I wouldn’t trade places with the Archbishop of Canterbury despite the prestige and the influence that comes with his high office. It has its advantages of course; presiding at the recent coronation service being one of them. And to be fair Justin Welby did a very good job both in the preparations that led up to it and on the day itself.

Things have not gone so well for him when it comes to same sex relationships however, with reports that the vast majority of worshipping Anglicans worldwide have rejected his authority. I can certainly understand why they’ve done that, although I guess he will find it hard to take given his desire to enhance church unity. Squaring circles is never easy.

And now he’s facing criticism because of his trenchant criticism of the government’s migration plans which he says will do “great damage” to the UK’s reputation. He obviously believes that the Migration Bill will not stop small boat crossing and fails in our moral responsibility towards refugees. I couldn’t agree with him more, which is why I’m pleased to see that he’s piling pressure on the government to adopt a more humane and practical policy.

There are those who will disagree with these arguments of course. Conservative Lord Forsyth for example has said that he was “yet to hear” a solution to stop boat crossings from critics of the bill. While congratulating the archbishop for his “fantastic job” at the Coronation he added that while he agreed with him on spiritual matters, they disagreed on the bill.

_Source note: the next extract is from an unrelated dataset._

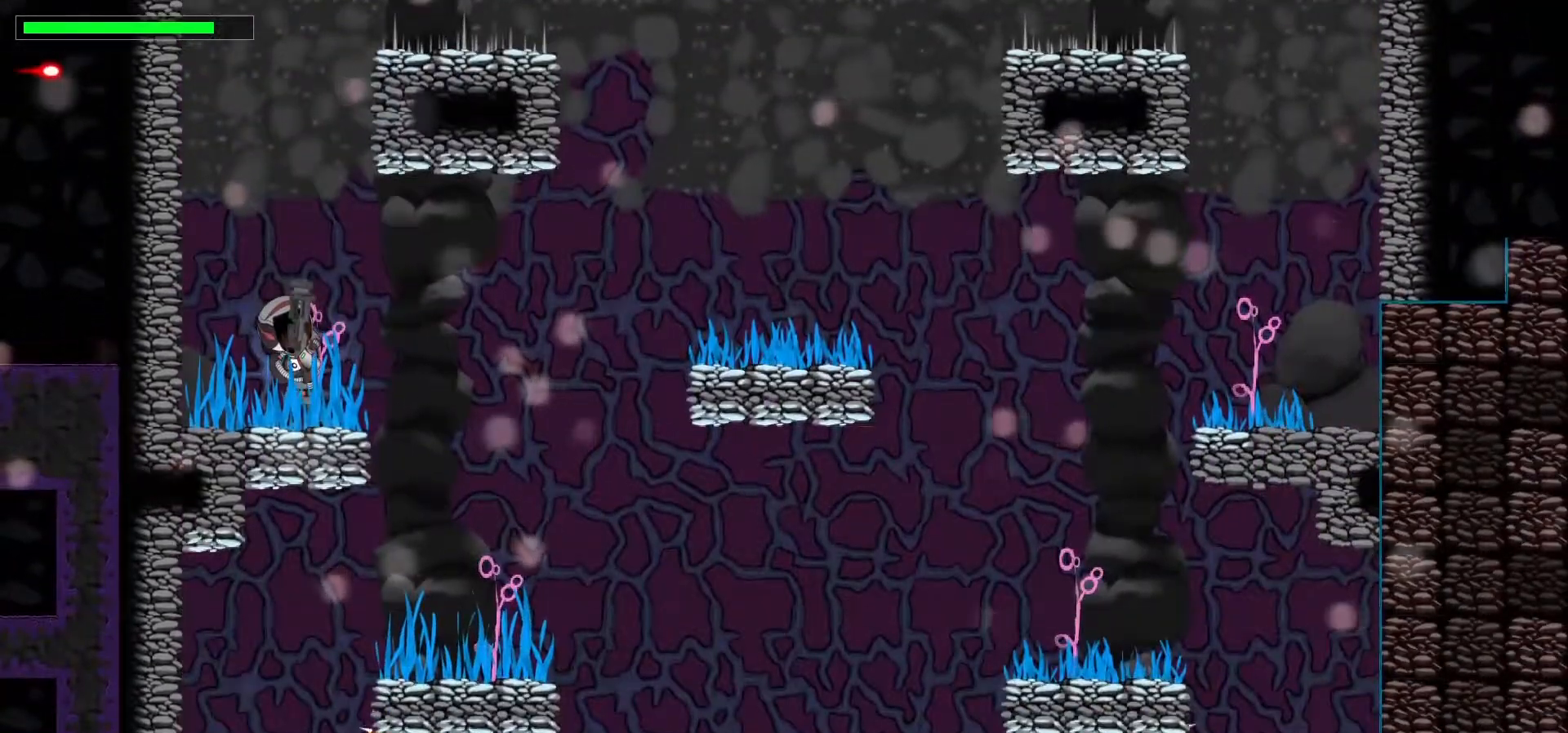
{"keys": ["up"], "events": []}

There will be those who will suggest that the church should stay out of politics, but that’s a daft thing to say. Old Testament prophets like Amos understood this which is why they declared that God expects certain standards from every society, and that there are no opt out clauses for anyone. Christians believe, or at least they should believe, that there is no such thing as a ‘sacred-secular divide’. God created everything and so He has the right to pass judgement on everything we say and do.

The New Testament is equally clear. Governments of whatever persuasion, whether they like it or not, have been instituted by God and need to be told that they are His servants. Given this they need to evaluate their policies and their programmes to check that God is happy with them. It’s for this very reason Christians have been given the responsibility of challenging those who govern us. We are to pray for them too whatever their track record on political persuasion. Winston Churchill certainly detected a ‘Guiding Hand’ at work so why shouldn’t we?

I sometimes get the feeling that our role is somewhat similar to that of local newspapers such as the Cambrian News. We need to do all we can to foster links within our community, celebrate the good and share the sad. We must be prepared to challenge the status quo too, even if that brings its kickbacks.

We are in the ‘truth’ business and have a duty to check the facts and argue our case albeit graciously and respectfully.

We need to know what others are thinking also. Our knowledge is limited, and our perspectives are restricted. In fact, I am very happy to admit that I have learned most by listening to those who have disagreed with me.

But true as that is I am confident that the Christian understanding of ‘life, the universe and everything’ will ultimately prevail. History is proof of it and just as importantly the Bible has predicted it.